**GOAL OF THE EXERCISE**
Find every line in the records below that contains "having", and copy it.

== Segment start ==

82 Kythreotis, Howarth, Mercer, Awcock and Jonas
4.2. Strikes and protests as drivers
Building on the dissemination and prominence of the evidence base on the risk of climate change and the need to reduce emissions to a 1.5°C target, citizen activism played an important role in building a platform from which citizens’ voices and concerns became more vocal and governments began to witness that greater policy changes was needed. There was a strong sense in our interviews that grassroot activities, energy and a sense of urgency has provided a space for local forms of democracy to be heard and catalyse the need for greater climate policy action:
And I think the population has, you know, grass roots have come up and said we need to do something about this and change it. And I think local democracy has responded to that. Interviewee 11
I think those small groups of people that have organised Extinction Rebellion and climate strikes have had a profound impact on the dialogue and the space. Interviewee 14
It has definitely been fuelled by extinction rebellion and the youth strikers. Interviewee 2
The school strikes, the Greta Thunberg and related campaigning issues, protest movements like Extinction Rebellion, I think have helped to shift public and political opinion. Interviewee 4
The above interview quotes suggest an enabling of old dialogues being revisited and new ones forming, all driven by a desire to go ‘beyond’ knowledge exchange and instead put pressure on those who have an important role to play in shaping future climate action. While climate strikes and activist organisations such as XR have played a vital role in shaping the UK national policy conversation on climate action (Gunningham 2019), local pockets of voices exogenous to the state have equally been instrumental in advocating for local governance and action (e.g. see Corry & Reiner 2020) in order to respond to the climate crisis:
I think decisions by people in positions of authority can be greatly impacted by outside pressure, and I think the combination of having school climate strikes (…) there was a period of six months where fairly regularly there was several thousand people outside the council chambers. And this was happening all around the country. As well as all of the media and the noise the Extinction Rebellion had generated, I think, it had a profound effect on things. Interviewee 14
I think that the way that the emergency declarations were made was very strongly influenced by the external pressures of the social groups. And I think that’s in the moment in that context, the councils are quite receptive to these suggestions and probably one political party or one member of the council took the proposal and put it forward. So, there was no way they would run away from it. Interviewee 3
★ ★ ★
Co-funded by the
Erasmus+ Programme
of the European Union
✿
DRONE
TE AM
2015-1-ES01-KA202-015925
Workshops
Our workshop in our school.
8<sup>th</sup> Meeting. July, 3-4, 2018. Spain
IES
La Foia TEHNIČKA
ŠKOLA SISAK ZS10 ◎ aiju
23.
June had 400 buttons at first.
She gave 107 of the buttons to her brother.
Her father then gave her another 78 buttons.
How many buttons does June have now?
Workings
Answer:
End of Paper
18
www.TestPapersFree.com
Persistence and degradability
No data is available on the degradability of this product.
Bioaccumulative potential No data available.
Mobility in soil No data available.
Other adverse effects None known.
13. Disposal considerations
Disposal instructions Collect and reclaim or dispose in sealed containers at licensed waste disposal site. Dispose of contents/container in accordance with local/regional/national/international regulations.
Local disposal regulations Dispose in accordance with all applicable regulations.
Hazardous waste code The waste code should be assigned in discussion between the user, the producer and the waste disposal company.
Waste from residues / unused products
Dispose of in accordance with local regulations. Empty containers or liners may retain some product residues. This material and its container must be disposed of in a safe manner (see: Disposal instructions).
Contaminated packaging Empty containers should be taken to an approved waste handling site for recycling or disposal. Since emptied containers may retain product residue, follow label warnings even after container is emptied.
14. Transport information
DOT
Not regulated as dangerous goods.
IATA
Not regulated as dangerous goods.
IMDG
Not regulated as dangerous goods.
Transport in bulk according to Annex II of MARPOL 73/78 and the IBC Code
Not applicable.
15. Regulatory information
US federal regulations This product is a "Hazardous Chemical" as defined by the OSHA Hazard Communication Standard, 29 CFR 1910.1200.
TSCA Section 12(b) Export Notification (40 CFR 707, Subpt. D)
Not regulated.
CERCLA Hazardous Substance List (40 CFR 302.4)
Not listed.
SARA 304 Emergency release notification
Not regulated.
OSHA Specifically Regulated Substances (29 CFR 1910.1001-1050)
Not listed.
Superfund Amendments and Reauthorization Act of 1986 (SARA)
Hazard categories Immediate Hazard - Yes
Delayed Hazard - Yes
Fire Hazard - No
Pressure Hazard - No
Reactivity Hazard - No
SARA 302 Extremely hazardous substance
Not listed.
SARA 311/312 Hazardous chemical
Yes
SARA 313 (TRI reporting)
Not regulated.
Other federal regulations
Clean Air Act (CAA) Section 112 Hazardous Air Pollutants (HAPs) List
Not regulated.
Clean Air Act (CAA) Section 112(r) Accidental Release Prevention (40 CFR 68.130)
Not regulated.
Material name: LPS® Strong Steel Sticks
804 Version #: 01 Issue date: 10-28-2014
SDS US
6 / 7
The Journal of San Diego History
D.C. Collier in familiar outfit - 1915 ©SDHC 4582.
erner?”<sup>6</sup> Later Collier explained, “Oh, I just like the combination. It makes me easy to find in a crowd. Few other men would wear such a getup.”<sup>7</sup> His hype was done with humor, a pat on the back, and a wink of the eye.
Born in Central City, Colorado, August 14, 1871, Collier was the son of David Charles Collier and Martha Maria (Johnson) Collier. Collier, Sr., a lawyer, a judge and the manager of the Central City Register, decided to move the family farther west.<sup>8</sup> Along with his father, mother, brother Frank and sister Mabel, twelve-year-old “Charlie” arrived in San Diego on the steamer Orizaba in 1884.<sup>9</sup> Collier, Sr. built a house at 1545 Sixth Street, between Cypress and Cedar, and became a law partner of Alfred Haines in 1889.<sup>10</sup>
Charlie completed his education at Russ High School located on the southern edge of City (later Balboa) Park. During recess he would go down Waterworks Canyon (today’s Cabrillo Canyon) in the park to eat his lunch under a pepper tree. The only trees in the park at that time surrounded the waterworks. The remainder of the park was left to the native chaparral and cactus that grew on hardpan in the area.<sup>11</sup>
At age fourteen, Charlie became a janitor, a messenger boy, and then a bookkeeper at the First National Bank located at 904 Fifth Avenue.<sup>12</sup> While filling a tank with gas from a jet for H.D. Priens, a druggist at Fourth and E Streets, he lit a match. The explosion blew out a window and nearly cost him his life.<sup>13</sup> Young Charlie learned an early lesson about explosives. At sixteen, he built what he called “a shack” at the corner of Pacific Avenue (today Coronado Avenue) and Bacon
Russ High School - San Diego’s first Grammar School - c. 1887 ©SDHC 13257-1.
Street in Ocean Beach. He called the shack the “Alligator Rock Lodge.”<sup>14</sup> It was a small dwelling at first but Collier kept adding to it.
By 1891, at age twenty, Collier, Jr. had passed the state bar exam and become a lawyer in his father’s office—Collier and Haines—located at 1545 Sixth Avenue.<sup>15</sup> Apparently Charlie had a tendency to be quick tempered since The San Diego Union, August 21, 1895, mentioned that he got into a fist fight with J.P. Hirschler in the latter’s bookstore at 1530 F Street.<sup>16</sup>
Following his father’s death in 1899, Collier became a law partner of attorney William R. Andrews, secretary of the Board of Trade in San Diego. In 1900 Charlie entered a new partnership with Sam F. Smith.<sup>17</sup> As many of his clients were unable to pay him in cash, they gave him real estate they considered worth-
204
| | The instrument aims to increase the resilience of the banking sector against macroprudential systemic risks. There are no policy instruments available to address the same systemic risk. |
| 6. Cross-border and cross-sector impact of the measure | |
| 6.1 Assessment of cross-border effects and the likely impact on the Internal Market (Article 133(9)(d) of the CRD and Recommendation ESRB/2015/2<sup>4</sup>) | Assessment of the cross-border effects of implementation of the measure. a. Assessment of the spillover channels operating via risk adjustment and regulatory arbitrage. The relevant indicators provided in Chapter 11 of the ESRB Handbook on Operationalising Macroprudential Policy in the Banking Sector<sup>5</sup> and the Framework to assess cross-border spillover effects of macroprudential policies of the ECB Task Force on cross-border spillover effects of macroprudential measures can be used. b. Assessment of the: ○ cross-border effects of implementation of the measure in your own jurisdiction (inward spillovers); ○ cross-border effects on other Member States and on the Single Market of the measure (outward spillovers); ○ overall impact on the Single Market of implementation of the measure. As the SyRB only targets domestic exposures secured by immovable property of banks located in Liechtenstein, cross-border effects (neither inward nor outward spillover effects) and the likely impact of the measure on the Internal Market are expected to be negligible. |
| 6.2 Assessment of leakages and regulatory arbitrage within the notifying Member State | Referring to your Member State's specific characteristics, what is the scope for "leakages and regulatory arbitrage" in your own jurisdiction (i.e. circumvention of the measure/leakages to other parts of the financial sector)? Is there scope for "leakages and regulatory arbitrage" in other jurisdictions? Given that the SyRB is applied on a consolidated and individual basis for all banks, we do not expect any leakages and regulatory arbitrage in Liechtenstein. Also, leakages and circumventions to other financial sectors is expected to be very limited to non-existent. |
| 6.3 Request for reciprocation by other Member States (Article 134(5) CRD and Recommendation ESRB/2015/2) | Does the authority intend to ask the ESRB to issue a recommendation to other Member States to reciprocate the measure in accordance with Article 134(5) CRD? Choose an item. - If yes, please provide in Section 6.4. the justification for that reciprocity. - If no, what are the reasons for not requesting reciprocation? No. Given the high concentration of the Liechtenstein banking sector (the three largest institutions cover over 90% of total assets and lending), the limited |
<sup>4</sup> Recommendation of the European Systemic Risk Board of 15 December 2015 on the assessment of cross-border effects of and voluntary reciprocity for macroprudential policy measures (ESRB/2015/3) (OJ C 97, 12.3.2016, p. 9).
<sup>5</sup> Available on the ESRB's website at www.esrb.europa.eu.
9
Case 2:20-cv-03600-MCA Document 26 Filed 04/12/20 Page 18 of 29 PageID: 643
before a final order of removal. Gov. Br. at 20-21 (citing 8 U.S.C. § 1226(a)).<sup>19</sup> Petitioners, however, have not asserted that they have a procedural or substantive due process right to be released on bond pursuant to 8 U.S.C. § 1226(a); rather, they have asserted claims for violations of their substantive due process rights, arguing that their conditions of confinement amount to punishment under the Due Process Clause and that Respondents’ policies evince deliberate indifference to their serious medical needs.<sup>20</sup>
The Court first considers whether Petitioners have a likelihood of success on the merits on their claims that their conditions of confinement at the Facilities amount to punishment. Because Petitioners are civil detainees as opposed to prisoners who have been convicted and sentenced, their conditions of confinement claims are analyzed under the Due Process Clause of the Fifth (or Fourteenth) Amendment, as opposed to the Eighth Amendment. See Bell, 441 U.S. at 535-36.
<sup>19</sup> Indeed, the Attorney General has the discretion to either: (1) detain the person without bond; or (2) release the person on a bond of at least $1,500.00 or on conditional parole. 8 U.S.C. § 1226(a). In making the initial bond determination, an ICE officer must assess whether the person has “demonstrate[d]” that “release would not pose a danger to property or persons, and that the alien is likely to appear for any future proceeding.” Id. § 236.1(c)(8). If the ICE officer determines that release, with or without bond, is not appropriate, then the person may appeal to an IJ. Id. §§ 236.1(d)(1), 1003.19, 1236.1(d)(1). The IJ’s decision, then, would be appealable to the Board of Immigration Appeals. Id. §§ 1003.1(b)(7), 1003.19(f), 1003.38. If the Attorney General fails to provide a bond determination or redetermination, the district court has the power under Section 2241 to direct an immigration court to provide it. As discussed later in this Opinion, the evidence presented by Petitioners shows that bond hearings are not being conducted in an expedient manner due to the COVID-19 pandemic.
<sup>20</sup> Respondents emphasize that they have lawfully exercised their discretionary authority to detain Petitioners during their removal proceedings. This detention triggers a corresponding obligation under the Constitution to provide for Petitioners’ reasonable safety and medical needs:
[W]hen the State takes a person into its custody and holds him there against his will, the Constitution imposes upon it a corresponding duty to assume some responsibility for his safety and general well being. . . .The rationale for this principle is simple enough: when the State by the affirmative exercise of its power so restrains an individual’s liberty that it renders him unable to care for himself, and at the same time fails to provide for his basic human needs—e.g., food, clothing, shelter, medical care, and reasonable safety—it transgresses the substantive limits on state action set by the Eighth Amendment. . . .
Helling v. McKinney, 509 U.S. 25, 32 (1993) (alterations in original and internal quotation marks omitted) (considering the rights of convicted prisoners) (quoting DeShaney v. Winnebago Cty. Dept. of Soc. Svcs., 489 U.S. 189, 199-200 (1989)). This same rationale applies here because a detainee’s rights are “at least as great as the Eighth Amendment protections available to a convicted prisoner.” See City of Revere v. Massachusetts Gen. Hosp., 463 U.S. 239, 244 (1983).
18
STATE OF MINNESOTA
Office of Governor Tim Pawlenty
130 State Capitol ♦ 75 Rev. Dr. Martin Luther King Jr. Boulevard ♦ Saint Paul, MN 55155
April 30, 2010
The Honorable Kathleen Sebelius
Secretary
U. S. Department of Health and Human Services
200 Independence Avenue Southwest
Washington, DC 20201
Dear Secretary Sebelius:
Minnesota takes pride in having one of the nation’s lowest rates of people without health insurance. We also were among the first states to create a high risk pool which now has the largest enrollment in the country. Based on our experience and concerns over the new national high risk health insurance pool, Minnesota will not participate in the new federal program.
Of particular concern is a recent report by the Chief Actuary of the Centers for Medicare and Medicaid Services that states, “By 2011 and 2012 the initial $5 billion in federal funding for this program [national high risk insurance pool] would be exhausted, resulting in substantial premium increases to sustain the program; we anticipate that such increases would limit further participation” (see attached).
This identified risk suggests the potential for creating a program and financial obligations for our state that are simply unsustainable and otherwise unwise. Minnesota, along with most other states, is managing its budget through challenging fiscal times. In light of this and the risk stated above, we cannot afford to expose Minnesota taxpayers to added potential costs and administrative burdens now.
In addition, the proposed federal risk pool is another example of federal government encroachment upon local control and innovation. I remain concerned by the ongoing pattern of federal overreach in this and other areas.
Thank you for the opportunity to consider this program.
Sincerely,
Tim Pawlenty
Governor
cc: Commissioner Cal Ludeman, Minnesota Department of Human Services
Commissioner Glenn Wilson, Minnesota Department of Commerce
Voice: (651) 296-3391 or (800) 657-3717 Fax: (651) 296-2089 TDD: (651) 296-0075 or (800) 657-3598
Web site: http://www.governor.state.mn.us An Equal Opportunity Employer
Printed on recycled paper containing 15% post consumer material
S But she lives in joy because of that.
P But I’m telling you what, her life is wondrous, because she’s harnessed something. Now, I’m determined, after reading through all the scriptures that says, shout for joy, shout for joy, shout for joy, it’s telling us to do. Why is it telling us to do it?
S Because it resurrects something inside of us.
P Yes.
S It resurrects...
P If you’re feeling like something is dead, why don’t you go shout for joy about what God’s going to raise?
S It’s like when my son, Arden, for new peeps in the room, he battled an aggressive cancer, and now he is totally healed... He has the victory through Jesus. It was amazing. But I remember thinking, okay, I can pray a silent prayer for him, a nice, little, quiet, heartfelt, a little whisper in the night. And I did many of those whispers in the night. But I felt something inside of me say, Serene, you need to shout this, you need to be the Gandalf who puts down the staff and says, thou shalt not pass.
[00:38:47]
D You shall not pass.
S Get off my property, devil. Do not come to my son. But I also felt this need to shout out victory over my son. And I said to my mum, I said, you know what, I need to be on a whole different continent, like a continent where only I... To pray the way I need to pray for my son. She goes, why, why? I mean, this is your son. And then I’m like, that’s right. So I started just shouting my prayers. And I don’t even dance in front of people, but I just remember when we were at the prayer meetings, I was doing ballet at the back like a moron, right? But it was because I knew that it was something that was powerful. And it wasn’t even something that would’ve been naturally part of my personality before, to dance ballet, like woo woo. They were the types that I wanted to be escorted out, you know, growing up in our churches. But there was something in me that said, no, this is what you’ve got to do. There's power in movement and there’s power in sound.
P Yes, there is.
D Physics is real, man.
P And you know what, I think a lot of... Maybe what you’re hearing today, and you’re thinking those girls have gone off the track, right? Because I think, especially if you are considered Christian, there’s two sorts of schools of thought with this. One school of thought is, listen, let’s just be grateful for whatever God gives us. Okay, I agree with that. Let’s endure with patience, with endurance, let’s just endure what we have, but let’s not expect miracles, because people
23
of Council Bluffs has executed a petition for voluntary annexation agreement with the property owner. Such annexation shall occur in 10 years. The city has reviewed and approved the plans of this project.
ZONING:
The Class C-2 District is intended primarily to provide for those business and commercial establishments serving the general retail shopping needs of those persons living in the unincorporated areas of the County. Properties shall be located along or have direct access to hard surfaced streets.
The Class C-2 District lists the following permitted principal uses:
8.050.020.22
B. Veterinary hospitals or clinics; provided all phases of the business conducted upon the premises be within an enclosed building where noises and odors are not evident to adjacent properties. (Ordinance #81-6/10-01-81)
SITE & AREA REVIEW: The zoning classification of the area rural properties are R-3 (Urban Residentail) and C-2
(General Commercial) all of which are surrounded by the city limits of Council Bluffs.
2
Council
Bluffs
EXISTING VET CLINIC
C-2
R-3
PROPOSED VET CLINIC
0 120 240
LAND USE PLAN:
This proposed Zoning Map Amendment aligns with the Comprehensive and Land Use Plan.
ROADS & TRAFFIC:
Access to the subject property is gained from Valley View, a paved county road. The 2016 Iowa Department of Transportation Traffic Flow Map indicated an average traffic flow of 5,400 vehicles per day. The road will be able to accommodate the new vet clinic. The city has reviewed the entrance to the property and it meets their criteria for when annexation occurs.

== Segment end ==

**EXPECTED ANSWER**
I think decisions by people in positions of authority can be greatly impacted by outside pressure, and I think the combination of having school climate strikes (…) there was a period of six months where fairly regularly there was several thousand people outside the council chambers. And this was happening all around the country. As well as all of the media and the noise the Extinction Rebellion had generated, I think, it had a profound effect on things. Interviewee 14
Minnesota takes pride in having one of the nation’s lowest rates of people without health insurance. We also were among the first states to create a high risk pool which now has the largest enrollment in the country. Based on our experience and concerns over the new national high risk health insurance pool, Minnesota will not participate in the new federal program.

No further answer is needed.